In contrast, cooperatives like Mango Manor in Boulder have tried to show the power of living together.

“It's a hard daily pill to swallow, seeing the incongruency of high housing need alongside so much empty space,” said Alexis Hermes, a caregiver for adults with dementia and Alzheimer’s in Boulder. “I finally found a cooperative home that offers affordable housing, a car share system, access to public transportation, and shared labor and communication structures.”

Hermes said moving in with a dozen people was scary at first but the "change has saved" her.

University students also testified in favor of the bill. Jorja Whyte, a third-year student at Colorado State University, said Fort Collins’ “U plus two” laws had made the competition for rentals even more intense — guaranteeing she would move on after graduation.

“I simply can't afford to live there with the rising housing costs without more than two roommates,” she said.

It’s hard to say just how much will change if the bill passes. It could affect the laws of some two dozen cities across Colorado, according to the Colorado Municipal League. 

In Boulder, the city has received about 150 complaints related to occupancy limits over five years, and just over half resulted in findings of violations.

Under the new bill, cities would still be allowed to set occupancy limits based on “demonstrated health and safety standards such as international building code standards, fire code regulations, or Colorado Department of Public Health and Environment wastewater and water quality standards.”

The measure is part of a much bigger debate over individual and communal rights.

Land-use reformers, including many Democrats, argue they are supporting individuals’ property rights by removing regulations. The government, they argue, shouldn’t set arbitrary limits on an individual’s use of their property.

Republicans and other opponents, on the other hand, say that property rights aren’t just about one’s own parcel of land. Cities and neighborhoods should have the right to set standards, they say, even if it limits the actions of individuals.

Senate Minority Leader Paul Lundeen said that opponents rightly want “privacy — the right to be left alone.
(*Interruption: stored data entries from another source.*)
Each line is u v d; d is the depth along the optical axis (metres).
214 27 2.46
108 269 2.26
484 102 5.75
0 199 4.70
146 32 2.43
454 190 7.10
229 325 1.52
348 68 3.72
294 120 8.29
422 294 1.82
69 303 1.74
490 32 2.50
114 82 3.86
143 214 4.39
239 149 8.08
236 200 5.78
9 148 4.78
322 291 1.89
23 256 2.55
They just want the quiet enjoyment of their life as it was before the state said, ‘No, I got a better idea, I’m going to put a bunch of people in a limited amount of space, next to you. Hope your life doesn’t suck too much.’”

Hart Van Denburg/CPR News
Democratic state Sen. Julie Gonzales on Wednesday, May 11, 2022, as the legislature wrapped up its final day of the 2022 session.

Gonzales compared residency limits to redlining, the historic practice of effectively segregating neighborhoods by making it impossible for Black and Latino families to get mortgages.

“There used to be a time when redlining was used as a mechanism to justify excluding people who look like me,” she said. “Now it’s done in the name of local control.”

The measure awaits a final vote in the Senate. If it passes, it will have to return to the House for lawmakers to consider the amendments made by the Senate. Gov. Jared Polis strongly supports the measure.

“Governor Polis called for the legislature to end discriminatory occupancy limits in his State of the State address and applauds the bill sponsors for their work to bring this bill to his desk,” wrote spokesperson Shelby Wieman in an email. “Governor Polis looks forward to getting the government out of the business of telling who you can and can’t live with.” 

The bill is cosponsored by Rep. Manny Rutinel, Rep. Javier Mabrey, and Sen. Tony Exum, all Democrats.